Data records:
------------------------

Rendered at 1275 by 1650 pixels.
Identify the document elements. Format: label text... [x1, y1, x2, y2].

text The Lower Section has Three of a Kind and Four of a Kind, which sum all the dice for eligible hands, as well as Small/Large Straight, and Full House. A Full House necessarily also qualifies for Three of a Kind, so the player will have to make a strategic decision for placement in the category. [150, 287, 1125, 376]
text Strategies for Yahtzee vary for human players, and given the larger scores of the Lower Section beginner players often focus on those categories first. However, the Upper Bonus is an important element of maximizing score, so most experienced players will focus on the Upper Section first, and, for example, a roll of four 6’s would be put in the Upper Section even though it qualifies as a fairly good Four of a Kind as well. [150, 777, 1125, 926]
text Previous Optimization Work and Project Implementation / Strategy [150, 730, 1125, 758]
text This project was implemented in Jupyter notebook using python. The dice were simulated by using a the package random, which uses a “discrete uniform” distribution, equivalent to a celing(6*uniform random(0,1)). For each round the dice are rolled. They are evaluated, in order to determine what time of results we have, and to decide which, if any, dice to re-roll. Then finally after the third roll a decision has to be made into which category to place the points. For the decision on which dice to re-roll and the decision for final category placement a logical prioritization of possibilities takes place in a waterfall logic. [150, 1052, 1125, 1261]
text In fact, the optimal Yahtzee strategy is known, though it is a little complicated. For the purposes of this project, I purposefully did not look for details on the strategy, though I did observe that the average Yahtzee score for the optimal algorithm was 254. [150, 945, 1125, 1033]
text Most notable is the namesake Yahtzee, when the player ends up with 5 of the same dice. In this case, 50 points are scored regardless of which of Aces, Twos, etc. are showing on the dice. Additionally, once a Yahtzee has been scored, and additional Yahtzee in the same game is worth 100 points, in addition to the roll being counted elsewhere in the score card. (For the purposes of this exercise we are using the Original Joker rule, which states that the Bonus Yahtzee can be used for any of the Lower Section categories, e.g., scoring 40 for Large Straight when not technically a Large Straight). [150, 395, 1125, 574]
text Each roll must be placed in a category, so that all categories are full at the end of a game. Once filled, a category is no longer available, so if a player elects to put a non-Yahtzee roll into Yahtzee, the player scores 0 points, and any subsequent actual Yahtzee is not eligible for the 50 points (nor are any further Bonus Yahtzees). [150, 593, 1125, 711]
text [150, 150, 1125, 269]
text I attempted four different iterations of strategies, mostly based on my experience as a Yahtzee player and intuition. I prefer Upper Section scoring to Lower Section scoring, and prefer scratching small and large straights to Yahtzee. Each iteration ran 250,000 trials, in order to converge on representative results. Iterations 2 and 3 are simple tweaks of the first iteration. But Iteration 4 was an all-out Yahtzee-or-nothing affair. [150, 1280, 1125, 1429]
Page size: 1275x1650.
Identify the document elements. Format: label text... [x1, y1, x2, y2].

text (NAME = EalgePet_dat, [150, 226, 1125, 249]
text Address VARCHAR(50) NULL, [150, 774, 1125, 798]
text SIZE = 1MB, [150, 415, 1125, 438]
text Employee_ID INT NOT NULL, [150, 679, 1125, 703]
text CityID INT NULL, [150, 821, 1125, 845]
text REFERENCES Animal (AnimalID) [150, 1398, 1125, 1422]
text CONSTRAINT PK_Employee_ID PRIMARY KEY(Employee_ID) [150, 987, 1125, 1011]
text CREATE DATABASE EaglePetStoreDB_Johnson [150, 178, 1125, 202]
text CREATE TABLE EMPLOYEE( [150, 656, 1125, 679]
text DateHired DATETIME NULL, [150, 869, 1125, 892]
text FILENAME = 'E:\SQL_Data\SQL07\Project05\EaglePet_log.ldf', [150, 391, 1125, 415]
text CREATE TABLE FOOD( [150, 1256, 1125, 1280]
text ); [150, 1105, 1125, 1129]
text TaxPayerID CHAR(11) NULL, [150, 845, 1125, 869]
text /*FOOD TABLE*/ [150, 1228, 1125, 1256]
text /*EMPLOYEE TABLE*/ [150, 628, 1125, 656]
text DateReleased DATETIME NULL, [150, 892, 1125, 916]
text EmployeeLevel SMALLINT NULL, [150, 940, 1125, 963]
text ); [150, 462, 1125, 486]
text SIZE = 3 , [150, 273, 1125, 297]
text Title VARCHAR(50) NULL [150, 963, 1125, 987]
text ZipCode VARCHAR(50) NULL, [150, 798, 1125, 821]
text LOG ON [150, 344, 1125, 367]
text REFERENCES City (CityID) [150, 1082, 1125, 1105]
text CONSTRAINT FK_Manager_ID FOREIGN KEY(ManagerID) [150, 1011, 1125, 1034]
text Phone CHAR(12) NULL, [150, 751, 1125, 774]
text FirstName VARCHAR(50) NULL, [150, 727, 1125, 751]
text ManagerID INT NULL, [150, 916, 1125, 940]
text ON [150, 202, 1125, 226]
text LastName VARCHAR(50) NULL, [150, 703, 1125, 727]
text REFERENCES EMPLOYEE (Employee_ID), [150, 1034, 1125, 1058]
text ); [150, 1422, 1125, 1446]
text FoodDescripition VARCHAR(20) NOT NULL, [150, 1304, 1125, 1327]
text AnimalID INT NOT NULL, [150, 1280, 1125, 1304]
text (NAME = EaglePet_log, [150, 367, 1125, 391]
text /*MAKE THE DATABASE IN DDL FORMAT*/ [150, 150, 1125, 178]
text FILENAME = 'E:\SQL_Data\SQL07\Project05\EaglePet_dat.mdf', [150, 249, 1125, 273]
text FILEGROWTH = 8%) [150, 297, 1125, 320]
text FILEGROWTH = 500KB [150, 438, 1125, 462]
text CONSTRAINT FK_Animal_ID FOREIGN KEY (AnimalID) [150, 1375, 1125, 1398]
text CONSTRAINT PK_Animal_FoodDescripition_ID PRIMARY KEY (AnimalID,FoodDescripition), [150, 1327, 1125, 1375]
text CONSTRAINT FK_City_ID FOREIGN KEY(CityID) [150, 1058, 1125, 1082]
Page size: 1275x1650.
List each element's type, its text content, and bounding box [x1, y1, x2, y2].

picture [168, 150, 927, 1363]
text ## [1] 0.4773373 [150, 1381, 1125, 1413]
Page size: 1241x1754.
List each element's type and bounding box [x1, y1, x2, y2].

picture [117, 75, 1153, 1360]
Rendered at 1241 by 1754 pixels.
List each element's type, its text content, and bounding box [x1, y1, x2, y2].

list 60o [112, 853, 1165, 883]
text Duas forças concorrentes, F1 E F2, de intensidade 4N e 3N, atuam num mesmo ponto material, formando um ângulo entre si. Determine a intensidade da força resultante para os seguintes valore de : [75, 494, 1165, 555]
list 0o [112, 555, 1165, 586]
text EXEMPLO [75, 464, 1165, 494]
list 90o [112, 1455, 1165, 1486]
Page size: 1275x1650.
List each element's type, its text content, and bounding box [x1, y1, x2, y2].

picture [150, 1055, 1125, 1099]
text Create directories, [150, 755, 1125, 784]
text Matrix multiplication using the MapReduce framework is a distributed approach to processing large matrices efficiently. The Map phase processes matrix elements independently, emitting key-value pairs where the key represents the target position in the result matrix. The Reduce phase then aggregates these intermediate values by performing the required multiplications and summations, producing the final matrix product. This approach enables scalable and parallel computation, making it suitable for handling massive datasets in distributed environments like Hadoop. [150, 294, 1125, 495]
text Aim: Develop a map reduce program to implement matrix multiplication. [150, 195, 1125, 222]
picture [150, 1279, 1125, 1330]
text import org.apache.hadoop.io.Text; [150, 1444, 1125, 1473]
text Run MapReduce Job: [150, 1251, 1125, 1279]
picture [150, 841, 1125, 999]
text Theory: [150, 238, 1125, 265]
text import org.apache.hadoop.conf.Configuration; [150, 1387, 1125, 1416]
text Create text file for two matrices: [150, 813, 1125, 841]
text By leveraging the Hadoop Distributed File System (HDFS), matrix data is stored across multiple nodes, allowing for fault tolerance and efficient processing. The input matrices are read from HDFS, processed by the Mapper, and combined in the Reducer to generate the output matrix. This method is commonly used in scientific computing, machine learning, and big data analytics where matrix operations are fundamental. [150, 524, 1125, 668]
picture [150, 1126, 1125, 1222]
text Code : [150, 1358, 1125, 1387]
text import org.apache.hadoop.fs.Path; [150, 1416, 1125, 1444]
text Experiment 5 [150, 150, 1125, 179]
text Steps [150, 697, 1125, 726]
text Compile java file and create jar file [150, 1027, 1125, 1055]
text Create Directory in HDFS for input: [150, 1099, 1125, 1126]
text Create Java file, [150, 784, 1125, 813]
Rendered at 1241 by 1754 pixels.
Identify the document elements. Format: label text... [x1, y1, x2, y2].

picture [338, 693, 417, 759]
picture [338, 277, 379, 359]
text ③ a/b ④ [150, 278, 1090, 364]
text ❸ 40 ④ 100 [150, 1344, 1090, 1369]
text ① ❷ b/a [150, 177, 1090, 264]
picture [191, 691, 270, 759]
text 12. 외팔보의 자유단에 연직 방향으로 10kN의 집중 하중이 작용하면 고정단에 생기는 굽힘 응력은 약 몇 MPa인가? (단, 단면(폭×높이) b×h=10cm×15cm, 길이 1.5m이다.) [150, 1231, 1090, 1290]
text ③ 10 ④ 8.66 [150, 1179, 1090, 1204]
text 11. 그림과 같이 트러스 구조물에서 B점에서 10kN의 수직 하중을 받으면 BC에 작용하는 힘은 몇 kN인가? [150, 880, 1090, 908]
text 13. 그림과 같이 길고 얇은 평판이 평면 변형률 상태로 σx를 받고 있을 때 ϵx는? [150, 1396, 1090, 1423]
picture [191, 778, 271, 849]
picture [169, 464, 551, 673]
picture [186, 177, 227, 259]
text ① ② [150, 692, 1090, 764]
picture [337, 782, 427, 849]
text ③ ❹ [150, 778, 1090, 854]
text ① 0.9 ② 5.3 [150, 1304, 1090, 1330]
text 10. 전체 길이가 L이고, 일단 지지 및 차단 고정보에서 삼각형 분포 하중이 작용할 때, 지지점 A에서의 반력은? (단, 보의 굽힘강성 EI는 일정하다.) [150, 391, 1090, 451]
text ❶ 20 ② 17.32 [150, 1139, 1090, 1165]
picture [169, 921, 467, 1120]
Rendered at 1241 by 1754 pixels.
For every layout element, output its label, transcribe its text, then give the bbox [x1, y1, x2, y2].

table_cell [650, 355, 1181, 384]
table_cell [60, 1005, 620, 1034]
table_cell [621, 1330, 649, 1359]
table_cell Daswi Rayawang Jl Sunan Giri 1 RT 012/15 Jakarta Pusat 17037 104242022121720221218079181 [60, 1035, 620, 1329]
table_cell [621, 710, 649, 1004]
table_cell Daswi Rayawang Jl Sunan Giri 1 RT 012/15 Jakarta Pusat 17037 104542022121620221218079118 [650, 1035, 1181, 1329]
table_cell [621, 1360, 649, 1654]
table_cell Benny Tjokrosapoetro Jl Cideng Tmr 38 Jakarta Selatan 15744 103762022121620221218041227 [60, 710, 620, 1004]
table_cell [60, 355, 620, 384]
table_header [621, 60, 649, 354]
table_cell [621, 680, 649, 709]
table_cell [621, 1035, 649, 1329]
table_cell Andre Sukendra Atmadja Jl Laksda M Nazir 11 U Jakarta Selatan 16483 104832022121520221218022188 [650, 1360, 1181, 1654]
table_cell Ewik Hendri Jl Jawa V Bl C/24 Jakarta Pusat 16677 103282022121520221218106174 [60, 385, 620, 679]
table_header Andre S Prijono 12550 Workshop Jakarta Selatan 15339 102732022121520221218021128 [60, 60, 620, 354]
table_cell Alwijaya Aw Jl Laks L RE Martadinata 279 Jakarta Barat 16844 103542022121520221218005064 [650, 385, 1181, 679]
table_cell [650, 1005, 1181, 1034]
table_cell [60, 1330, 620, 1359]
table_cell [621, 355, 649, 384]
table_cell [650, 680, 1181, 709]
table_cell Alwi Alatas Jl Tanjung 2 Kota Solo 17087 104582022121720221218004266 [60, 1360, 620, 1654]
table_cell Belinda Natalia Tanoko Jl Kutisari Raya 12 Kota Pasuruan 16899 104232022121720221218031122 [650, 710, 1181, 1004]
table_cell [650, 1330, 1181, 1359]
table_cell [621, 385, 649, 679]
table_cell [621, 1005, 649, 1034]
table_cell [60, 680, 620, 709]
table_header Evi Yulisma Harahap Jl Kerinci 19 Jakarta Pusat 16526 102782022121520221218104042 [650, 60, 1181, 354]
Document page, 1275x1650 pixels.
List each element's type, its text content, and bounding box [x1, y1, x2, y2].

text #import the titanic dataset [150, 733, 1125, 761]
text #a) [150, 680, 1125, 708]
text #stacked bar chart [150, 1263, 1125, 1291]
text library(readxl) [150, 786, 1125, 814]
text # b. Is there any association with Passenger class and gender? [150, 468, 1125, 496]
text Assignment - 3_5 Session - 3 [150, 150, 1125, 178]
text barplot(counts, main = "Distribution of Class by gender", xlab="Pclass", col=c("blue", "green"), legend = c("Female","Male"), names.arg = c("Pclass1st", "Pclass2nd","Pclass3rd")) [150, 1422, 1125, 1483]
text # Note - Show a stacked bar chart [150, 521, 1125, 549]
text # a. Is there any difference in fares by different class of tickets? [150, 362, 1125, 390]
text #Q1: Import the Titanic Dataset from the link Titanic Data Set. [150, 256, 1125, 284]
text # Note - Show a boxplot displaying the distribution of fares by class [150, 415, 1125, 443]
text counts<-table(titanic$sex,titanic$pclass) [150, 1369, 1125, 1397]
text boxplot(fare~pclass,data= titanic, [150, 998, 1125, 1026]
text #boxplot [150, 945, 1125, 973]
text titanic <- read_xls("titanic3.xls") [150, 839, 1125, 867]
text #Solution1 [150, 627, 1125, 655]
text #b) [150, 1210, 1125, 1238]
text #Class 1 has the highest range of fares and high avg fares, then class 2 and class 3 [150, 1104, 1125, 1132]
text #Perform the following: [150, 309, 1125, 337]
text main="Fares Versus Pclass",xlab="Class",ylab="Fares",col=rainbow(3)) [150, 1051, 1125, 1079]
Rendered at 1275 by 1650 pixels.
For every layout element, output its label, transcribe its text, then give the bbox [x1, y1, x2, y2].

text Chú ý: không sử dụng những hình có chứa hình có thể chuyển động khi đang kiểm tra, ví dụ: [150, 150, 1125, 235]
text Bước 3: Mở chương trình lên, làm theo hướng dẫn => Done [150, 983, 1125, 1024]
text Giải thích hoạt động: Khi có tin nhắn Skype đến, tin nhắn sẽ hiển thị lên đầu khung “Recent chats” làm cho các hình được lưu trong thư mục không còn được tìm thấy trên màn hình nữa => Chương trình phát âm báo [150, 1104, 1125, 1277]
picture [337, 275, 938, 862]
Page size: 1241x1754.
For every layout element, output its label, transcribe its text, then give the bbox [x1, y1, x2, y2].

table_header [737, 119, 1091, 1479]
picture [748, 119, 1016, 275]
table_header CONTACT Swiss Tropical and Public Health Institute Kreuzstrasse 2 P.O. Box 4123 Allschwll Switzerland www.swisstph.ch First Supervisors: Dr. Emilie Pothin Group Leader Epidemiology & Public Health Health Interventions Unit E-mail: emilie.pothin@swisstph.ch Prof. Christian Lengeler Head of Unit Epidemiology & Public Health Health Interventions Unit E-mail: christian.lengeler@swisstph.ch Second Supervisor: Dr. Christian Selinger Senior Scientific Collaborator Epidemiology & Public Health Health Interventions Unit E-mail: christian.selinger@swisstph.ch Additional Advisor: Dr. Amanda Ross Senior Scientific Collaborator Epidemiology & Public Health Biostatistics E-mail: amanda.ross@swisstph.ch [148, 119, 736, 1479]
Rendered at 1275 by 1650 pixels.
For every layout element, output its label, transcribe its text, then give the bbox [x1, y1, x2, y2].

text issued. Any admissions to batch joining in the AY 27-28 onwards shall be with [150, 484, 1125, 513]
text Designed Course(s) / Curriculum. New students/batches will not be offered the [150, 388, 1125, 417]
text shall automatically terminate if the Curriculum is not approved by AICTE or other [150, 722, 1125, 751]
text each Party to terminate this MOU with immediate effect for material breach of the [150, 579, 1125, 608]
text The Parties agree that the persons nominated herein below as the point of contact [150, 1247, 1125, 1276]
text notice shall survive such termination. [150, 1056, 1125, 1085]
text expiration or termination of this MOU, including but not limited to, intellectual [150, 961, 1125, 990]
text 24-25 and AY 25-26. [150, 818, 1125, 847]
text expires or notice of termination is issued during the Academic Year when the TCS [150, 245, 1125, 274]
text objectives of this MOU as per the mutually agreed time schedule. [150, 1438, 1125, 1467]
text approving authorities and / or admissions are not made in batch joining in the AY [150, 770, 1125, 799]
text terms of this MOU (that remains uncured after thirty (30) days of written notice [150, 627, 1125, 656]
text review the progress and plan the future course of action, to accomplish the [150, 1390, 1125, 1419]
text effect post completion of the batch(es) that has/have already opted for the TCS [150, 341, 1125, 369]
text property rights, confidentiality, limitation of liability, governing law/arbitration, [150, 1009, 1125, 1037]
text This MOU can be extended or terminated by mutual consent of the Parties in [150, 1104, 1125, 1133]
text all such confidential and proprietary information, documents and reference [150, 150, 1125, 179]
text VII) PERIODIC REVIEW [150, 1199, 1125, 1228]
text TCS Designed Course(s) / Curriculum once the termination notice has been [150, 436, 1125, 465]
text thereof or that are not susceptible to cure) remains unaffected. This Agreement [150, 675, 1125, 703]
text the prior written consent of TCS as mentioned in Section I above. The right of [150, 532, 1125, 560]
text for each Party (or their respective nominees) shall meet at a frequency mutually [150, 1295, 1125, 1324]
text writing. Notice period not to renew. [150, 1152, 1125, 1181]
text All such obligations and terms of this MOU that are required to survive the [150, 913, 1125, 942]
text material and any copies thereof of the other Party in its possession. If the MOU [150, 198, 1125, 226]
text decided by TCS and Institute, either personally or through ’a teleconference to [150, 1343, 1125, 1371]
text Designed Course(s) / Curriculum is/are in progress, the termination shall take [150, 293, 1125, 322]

------------------------

## PROBLEM
From the entries above, collect every line with the string "không" in it.

## EXPECTED ANSWER
text Chú ý: không sử dụng những hình có chứa hình có thể chuyển động khi đang kiểm tra, ví dụ: [150, 150, 1125, 235]
text Giải thích hoạt động: Khi có tin nhắn Skype đến, tin nhắn sẽ hiển thị lên đầu khung “Recent chats” làm cho các hình được lưu trong thư mục không còn được tìm thấy trên màn hình nữa => Chương trình phát âm báo [150, 1104, 1125, 1277]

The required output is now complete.